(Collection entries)
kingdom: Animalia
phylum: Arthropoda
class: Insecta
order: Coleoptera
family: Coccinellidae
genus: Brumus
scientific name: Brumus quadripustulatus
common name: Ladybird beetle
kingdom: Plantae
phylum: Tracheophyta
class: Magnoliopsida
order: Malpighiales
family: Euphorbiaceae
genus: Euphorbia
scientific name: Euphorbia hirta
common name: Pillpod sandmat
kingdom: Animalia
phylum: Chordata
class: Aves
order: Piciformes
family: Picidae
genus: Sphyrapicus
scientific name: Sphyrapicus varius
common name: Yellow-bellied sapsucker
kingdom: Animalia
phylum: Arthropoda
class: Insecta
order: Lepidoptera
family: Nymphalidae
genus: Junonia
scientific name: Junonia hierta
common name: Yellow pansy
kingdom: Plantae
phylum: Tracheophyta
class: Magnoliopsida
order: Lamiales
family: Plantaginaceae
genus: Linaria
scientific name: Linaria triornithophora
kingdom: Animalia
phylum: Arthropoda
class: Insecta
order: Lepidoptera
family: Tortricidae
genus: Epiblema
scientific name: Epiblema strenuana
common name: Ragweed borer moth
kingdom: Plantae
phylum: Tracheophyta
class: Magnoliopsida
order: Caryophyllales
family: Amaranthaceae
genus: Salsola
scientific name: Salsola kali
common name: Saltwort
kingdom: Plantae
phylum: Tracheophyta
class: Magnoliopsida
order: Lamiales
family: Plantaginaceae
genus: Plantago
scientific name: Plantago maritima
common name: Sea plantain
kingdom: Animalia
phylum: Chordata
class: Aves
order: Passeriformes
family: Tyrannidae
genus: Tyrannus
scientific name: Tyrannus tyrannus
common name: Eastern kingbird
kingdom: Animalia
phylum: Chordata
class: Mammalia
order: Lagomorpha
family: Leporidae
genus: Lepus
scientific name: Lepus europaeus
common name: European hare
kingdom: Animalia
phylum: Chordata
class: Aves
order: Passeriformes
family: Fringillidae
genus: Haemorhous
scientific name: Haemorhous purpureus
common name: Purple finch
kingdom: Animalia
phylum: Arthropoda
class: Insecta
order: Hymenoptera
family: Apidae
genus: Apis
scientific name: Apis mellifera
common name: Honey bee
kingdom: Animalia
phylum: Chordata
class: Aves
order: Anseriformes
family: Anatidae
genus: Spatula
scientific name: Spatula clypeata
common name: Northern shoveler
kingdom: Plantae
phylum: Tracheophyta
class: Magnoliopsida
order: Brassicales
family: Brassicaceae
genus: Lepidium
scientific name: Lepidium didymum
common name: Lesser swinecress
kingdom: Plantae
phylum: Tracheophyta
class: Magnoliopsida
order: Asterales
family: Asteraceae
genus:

**Task description**
Repeat every line of the data above without any changes.

**Final result**
kingdom: Animalia
phylum: Arthropoda
class: Insecta
order: Coleoptera
family: Coccinellidae
genus: Brumus
scientific name: Brumus quadripustulatus
common name: Ladybird beetle
kingdom: Plantae
phylum: Tracheophyta
class: Magnoliopsida
order: Malpighiales
family: Euphorbiaceae
genus: Euphorbia
scientific name: Euphorbia hirta
common name: Pillpod sandmat
kingdom: Animalia
phylum: Chordata
class: Aves
order: Piciformes
family: Picidae
genus: Sphyrapicus
scientific name: Sphyrapicus varius
common name: Yellow-bellied sapsucker
kingdom: Animalia
phylum: Arthropoda
class: Insecta
order: Lepidoptera
family: Nymphalidae
genus: Junonia
scientific name: Junonia hierta
common name: Yellow pansy
kingdom: Plantae
phylum: Tracheophyta
class: Magnoliopsida
order: Lamiales
family: Plantaginaceae
genus: Linaria
scientific name: Linaria triornithophora
kingdom: Animalia
phylum: Arthropoda
class: Insecta
order: Lepidoptera
family: Tortricidae
genus: Epiblema
scientific name: Epiblema strenuana
common name: Ragweed borer moth
kingdom: Plantae
phylum: Tracheophyta
class: Magnoliopsida
order: Caryophyllales
family: Amaranthaceae
genus: Salsola
scientific name: Salsola kali
common name: Saltwort
kingdom: Plantae
phylum: Tracheophyta
class: Magnoliopsida
order: Lamiales
family: Plantaginaceae
genus: Plantago
scientific name: Plantago maritima
common name: Sea plantain
kingdom: Animalia
phylum: Chordata
class: Aves
order: Passeriformes
family: Tyrannidae
genus: Tyrannus
scientific name: Tyrannus tyrannus
common name: Eastern kingbird
kingdom: Animalia
phylum: Chordata
class: Mammalia
order: Lagomorpha
family: Leporidae
genus: Lepus
scientific name: Lepus europaeus
common name: European hare
kingdom: Animalia
phylum: Chordata
class: Aves
order: Passeriformes
family: Fringillidae
genus: Haemorhous
scientific name: Haemorhous purpureus
common name: Purple finch
kingdom: Animalia
phylum: Arthropoda
class: Insecta
order: Hymenoptera
family: Apidae
genus: Apis
scientific name: Apis mellifera
common name: Honey bee
kingdom: Animalia
phylum: Chordata
class: Aves
order: Anseriformes
family: Anatidae
genus: Spatula
scientific name: Spatula clypeata
common name: Northern shoveler
kingdom: Plantae
phylum: Tracheophyta
class: Magnoliopsida
order: Brassicales
family: Brassicaceae
genus: Lepidium
scientific name: Lepidium didymum
common name: Lesser swinecress
kingdom: Plantae
phylum: Tracheophyta
class: Magnoliopsida
order: Asterales
family: Asteraceae
genus:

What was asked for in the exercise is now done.